L’imposition de tarifs à l’importation de l’énergie russe pourrait offrir un levier à l’Union européenne (UE) pour réduire les gains financiers de Moscou en lien avec son exportation de pétrole et de gaz et lui permettre de réagir de façon flexible aux actions guerrières du Kremlin en Ukraine. Voilà du moins ce qu’affirment un groupe d’économistes du groupe de réflexion Bruegel et des Universités de Harvard et de Cologne dans une lettre publiée dans Science.
Plus important exportateur mondial de combustibles fossiles, la Russie tire une bonne partie de ses revenus en devises étrangères de l’industrie de l’énergie, ce qui sert à stabiliser son économie et son gouvernement, rappellent les spécialistes.
De son côté, l’UE est le principal acheteur des exportations de combustibles fossiles russes, avec 75 % du gaz et 50 % du pétrole produits par Moscou. Puisque l’approvisionnement de cette énergie est directement lié aux infrastructures de transport, comme les oléoducs et les pipelines, la Russie ne serait pas en mesure de trouver rapidement de nouveaux clients, comme l’Inde ou la Chine, au cas où l’Europe imposerait un embargo sur ces exportations. Dans le domaine économique, indiquent les chercheurs, cette situation est décrite comme un cas d’offre non élastique.
Mais plusieurs États membres de l’UE ont aussi besoin de temps pour casser cette dépendance envers le pétrole et le gaz russes. Dans ce contexte, l’équipe d’économistes propose d’imposer des tarifs douaniers flexibles, qui réduiraient les revenus de la Russie liés à l’exportation d’énergie, sans nécessairement stopper l’afflux de cette dernière. De plus, il serait plus facile, pour les membres de l’UE, de s’entendre sur une telle mesure que d’aller de l’avant avec un gel complet des importations, estiment encore les chercheurs.
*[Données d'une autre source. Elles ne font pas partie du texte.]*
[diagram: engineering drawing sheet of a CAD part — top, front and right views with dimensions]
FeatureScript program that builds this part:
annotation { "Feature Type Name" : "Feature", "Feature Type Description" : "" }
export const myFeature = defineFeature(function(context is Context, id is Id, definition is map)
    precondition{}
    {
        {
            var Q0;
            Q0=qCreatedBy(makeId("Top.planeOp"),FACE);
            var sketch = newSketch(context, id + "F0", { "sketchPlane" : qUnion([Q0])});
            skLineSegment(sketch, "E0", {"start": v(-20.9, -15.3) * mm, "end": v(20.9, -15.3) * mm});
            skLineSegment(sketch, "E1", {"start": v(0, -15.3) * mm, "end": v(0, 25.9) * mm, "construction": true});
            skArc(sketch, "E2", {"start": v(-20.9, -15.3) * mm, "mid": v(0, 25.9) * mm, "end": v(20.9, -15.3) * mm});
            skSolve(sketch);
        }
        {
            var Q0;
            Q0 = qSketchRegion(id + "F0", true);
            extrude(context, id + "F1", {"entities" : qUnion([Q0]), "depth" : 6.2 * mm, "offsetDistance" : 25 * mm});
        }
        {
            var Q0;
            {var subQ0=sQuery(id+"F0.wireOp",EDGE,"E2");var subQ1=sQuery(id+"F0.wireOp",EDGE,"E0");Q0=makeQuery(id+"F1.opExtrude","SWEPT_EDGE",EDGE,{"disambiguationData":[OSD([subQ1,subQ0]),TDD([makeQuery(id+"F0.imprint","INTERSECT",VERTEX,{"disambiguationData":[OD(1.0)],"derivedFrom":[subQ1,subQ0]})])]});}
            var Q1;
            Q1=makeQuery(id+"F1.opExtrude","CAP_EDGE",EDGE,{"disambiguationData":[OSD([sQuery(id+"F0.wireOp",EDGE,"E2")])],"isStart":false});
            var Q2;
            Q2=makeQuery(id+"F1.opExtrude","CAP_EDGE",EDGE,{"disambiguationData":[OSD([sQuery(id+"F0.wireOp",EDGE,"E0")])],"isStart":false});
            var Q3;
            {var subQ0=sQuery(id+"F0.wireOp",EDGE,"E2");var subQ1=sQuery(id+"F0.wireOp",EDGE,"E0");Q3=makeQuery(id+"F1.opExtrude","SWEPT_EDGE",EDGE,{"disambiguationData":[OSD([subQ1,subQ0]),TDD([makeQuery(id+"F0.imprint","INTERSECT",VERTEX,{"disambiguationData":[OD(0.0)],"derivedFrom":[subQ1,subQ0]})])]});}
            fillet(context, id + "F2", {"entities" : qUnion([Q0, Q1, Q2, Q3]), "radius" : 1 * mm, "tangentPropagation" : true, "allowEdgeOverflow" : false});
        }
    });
« L’un des principaux avantages de ces tarifs à l’importation serait le fait qu’ils peuvent être adaptés de façon flexible et stratégique aux dynamiques économiques et politiques du conflit », juge le Dr Axel Ockenfels, professeur à l’Université de Cologne, et l’un des auteurs de l’étude.
« De plus, de tels tarifs pourraient être un outil très utile dans le cadre de nos efforts à moyen et à long terme pour devenir plus indépendants par rapport au pétrole et gaz russes. »
Le Dr Ockenfels et ses deux coauteurs ont par ailleurs proposé d’offrir des incitatifs financiers plus importants, à court terme, pour développer les sources d’énergie visant à remplacer le pétrole et le gaz en Europe, ce qui ferait baisser la demande. Toujours au dire des chercheurs, il est tout à fait possible d’adopter une « stratégie énergétique audacieuse » en Europe, afin de priver la Russie de sa base financière lui permettant de mener sa guerre en Ukraine.